>>>>>

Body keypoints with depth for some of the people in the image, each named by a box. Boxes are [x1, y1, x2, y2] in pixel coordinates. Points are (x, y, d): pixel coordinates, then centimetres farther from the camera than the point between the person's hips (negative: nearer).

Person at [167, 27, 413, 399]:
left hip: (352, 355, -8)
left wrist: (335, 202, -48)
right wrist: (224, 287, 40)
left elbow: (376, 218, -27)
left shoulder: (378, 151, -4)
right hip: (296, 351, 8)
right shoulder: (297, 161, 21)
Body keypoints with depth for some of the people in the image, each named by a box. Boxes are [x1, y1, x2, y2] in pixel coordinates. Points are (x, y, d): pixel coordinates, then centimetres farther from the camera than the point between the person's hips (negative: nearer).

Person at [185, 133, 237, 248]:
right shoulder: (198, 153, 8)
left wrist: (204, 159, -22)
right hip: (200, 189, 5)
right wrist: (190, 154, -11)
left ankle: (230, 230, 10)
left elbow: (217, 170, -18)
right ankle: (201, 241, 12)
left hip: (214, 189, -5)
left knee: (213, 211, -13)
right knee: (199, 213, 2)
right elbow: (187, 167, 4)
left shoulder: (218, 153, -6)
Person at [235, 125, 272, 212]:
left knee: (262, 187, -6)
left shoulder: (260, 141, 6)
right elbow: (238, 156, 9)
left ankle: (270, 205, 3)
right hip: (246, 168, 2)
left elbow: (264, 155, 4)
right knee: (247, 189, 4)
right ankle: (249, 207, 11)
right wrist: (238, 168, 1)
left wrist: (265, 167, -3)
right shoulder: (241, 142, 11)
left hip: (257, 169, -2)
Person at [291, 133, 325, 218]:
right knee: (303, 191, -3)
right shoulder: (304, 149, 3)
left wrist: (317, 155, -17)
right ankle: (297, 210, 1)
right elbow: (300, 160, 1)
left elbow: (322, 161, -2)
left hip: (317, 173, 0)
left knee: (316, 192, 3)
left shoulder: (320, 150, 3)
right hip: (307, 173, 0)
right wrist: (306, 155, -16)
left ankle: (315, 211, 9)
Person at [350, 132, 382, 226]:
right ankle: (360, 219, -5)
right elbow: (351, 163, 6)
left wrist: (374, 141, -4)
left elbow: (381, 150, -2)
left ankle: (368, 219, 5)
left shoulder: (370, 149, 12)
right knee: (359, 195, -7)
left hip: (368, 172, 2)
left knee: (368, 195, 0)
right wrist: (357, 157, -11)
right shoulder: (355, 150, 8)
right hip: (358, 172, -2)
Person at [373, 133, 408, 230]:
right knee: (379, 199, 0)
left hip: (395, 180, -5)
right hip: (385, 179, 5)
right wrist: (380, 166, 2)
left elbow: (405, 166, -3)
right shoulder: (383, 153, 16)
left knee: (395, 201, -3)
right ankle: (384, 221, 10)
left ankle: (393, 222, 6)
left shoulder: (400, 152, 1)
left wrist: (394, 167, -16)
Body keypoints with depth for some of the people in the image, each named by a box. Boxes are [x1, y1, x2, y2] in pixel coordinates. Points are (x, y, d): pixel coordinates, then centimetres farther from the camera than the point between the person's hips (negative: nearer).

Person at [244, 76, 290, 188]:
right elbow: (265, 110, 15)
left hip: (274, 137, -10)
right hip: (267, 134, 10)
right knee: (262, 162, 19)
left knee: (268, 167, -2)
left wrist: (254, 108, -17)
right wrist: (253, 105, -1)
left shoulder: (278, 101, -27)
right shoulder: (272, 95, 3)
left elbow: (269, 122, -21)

<<<<<
>>>>>

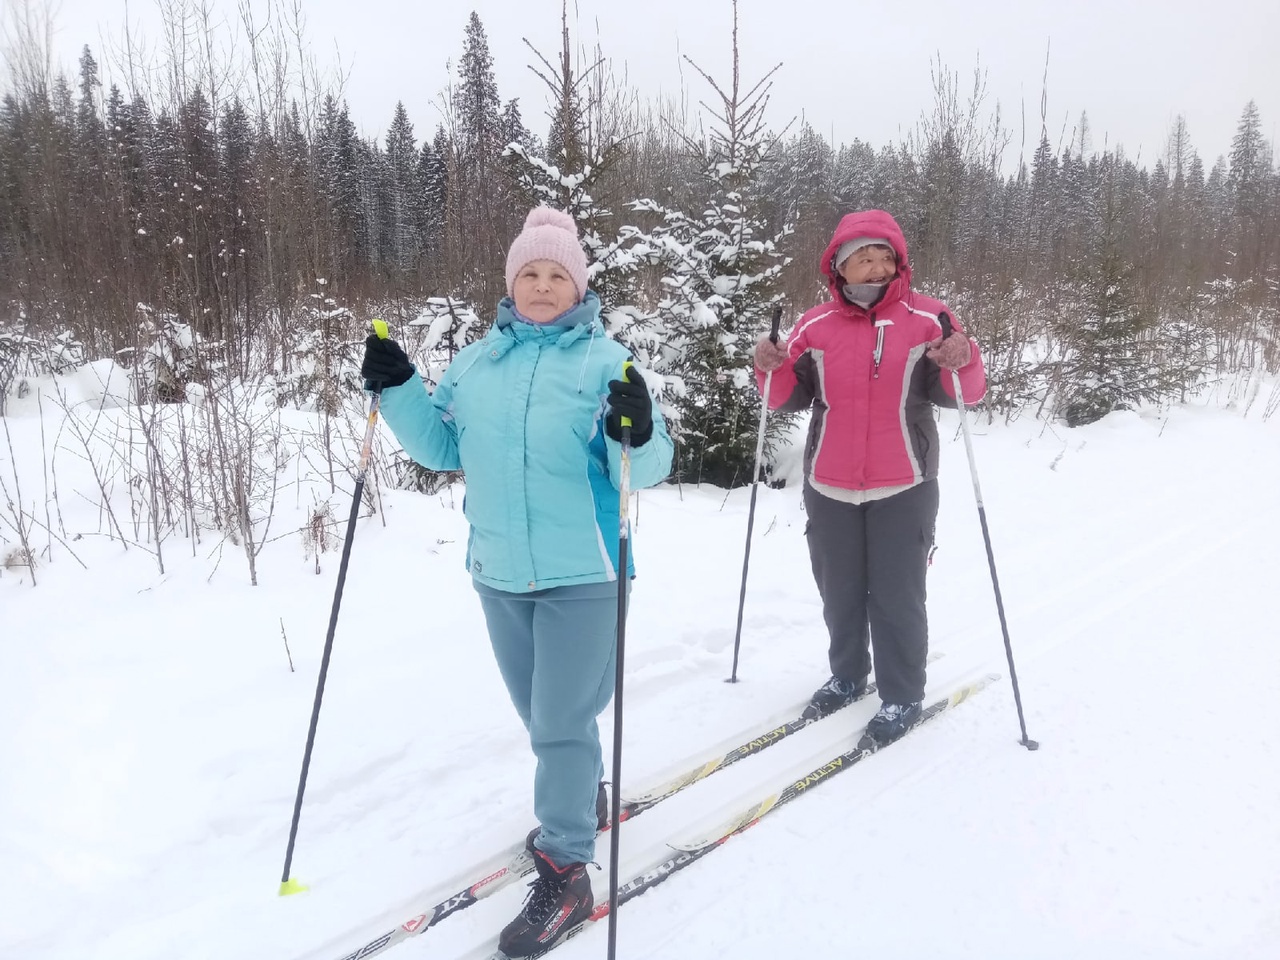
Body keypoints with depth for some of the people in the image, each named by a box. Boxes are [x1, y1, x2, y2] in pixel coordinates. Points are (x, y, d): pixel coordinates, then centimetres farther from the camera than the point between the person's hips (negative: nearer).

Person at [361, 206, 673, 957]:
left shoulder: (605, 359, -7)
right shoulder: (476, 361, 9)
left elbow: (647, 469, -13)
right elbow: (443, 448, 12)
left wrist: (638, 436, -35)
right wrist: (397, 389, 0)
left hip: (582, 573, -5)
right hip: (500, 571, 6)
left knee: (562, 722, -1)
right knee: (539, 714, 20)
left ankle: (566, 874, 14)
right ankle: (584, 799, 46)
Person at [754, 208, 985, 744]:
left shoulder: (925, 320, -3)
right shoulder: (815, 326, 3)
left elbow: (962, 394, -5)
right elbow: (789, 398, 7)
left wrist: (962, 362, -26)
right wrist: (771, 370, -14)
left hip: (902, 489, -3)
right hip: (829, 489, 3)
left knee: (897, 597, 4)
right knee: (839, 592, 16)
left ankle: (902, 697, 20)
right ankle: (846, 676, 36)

<<<<<

* What this task involves:
Retype the part of the material that opens with the line containing "left shoulder: (378, 151, -4)" and closes with the line containing "right hip: (358, 172, -2)", both of those lines included.

* Response to the task:
left shoulder: (378, 151, -4)
right hip: (296, 351, 8)
right shoulder: (297, 161, 21)
Body keypoints with depth for some of the people in the image, each named by a box. Boxes are [x1, y1, x2, y2] in pixel coordinates. Points are (x, y, d): pixel coordinates, then centimetres farther from the camera than the point between the person's hips (negative: nearer).

Person at [185, 133, 237, 248]:
right shoulder: (198, 153, 8)
left wrist: (204, 159, -22)
right hip: (200, 189, 5)
right wrist: (190, 154, -11)
left ankle: (230, 230, 10)
left elbow: (217, 170, -18)
right ankle: (201, 241, 12)
left hip: (214, 189, -5)
left knee: (213, 211, -13)
right knee: (199, 213, 2)
right elbow: (187, 167, 4)
left shoulder: (218, 153, -6)
Person at [235, 125, 272, 212]:
left knee: (262, 187, -6)
left shoulder: (260, 141, 6)
right elbow: (238, 156, 9)
left ankle: (270, 205, 3)
right hip: (246, 168, 2)
left elbow: (264, 155, 4)
right knee: (247, 189, 4)
right ankle: (249, 207, 11)
right wrist: (238, 168, 1)
left wrist: (265, 167, -3)
right shoulder: (241, 142, 11)
left hip: (257, 169, -2)
Person at [291, 133, 325, 218]:
right knee: (303, 191, -3)
right shoulder: (304, 149, 3)
left wrist: (317, 155, -17)
right ankle: (297, 210, 1)
right elbow: (300, 160, 1)
left elbow: (322, 161, -2)
left hip: (317, 173, 0)
left knee: (316, 192, 3)
left shoulder: (320, 150, 3)
right hip: (307, 173, 0)
right wrist: (306, 155, -16)
left ankle: (315, 211, 9)
Person at [350, 132, 382, 226]:
right ankle: (360, 219, -5)
right elbow: (351, 163, 6)
left wrist: (374, 141, -4)
left elbow: (381, 150, -2)
left ankle: (368, 219, 5)
left shoulder: (370, 149, 12)
right knee: (359, 195, -7)
left hip: (368, 172, 2)
left knee: (368, 195, 0)
right wrist: (357, 157, -11)
right shoulder: (355, 150, 8)
right hip: (358, 172, -2)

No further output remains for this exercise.